Die Themen Reduzierung von Stillstandzeiten, Erhöhung der Produktivität, Senkung der Herstellungskosten sind klare Inzidenzen für eine Automatisierungsdiskussion. Wenn wir über Industrie 4.0 sprechen, sollten auch Themen wie autonome Produktion, also „closed loop“ in Echtzeit mit Lebenslaufinformationen zur Optimierung des Kundennutzens auftauchen. Diese Punkte sehe ich zu wenig in den derzeitigen Diskussionen und Industrie-4.0-Lösungen.
Wie weit sind Ihre Kunden, etwa Maschinenbauer, beim Thema Industrie 4.0?
Industrie 4.0 ist ein globales Thema, das sich über die gesamte Wertschöpfungskette und den gesamten Produktlebenszyklus erstreckt. Der Maschinenbaumarkt ist ein sehr fragmentierter Markt, der vom Mittelstand geprägt ist. Einige Firmen haben sich dem Thema aktiv angenommen und bereits Konzepte integriert. Von einer ganzheitlichen Integration über die gesamte Wertschöpfungskette hin zu einer vollständigen Nachvollziehbarkeit oder Simulation von Produkten und deren Komponenten ist es aber noch ein weiter Weg.

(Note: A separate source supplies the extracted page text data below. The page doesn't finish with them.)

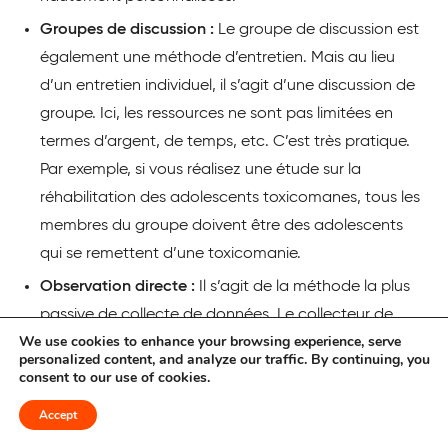
Groupes de discussion :
Le groupe de discussion est
également une méthode d’entretien. Mais au lieu
d’un entretien individuel, il s’agit d’une discussion de
groupe. Ici, les ressources ne sont pas limitées en
termes d’argent, de temps, etc. C’est très pratique.
Par exemple, si vous réalisez une étude sur la
réhabilitation des adolescents toxicomanes, tous les
membres du groupe doivent être des adolescents
qui se remettent d’une toxicomanie.
Observation directe :
Il s’agit de la méthode la plus
passive de collecte de données. Le collecteur de
We use cookies to enhance your browsing experience, serve
données prend la place du participant, observe
personalized content, and analyze our traffic. By continuing, you
minutieusement le contexte et enregistre les données
consent to our use of cookies.
audio ou vidéo ainsi que des photos. Cette méthode
Accept
est biaisée par nature car elle implique une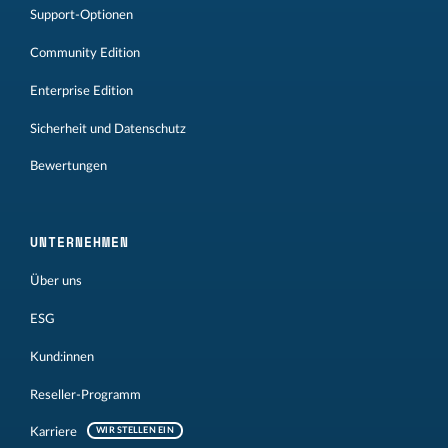
Support-Optionen
Community Edition
Enterprise Edition
Sicherheit und Datenschutz
Bewertungen
UNTERNEHMEN
Über uns
ESG
Kund:innen
Reseller-Programm
Karriere
WIR STELLEN EIN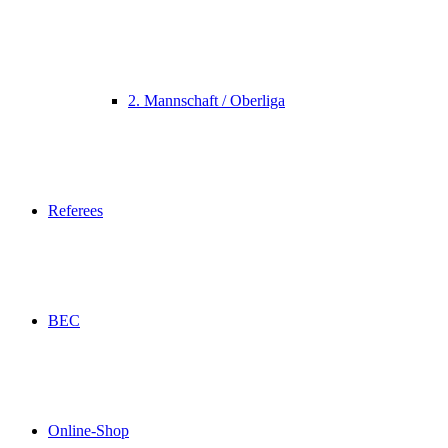
2. Mannschaft / Oberliga
Referees
BEC
Online-Shop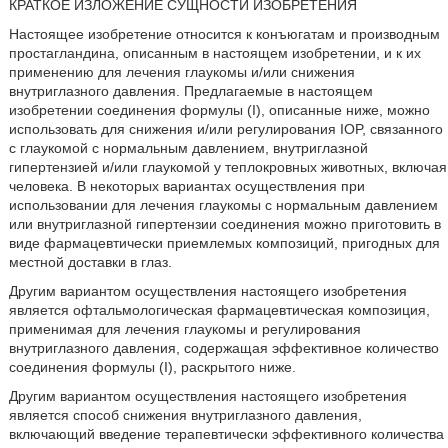
КРАТКОЕ ИЗЛОЖЕНИЕ СУЩНОСТИ ИЗОБРЕТЕНИЯ
Настоящее изобретение относится к конъюгатам и производным
простагландина, описанным в настоящем изобретении, и к их
применению для лечения глаукомы и/или снижения
внутриглазного давления. Предлагаемые в настоящем
изобретении соединения формулы (I), описанные ниже, можно
использовать для снижения и/или регулирования IOP, связанного
с глаукомой с нормальным давлением, внутриглазной
гипертензией и/или глаукомой у теплокровных животных, включая
человека. В некоторых вариантах осуществления при
использовании для лечения глаукомы с нормальным давлением
или внутриглазной гипертензии соединения можно приготовить в
виде фармацевтически приемлемых композиций, пригодных для
местной доставки в глаз.
Другим вариантом осуществления настоящего изобретения
является офтальмологическая фармацевтическая композиция,
применимая для лечения глаукомы и регулирования
внутриглазного давления, содержащая эффективное количество
соединения формулы (I), раскрытого ниже.
Другим вариантом осуществления настоящего изобретения
является способ снижения внутриглазного давления,
включающий введение терапевтически эффективного количества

Was erwarten Maschinenbauer von Ihnen?
Natürlich sprechen wir mit unseren Kunden über kleinere, hybride und kostengünstigere Verbindungslösungen. Durch die Übernahme des Sensorherstellers Measurement Specialities kommen mehr und mehr Anfragen zur Integration von Sensoren, die unsere Kunden befähigt, Daten zu erfassen und in eignen oder anderen Plattformen in nutzbare Informationen umzuwandeln. Dabei stehen meistens die Themen vorausschauende Wartung und Vermeidung von unvorhergesehenen Stillstandszeiten im Fokus.
Das Gespräch führten: Armin Barnitzke, stellvertretender Chefredakteur Automationspraxis, Andreas Gees, stellvertretender Chefredakteur Elektroautomation, und Nora Nuissl, Redakteurin Industrieanzeiger

Das Unternehmen in Kürze
TE Connectivity ist ein internationaler Hersteller von elektronischen Steckverbindern und Sensoren für raue Umgebungen. Hauptsitz des Konzerns mit US-Wurzeln ist in der Schweiz. Das Unternehmen mit etwa 75 000 Mitarbeitern, davon rund 8000 Ingenieuren weltweit, fertigt vor allem für Kunden im Automobilsektor sowie im Bereich Luft- und Raumfahrt, Verteidigungssysteme, Telekommunikation, Computer- und Unterhaltungselektronik. 2016 erwirtschaftete der Konzern etwa 12,2 Mrd. US-Dollar Umsatz.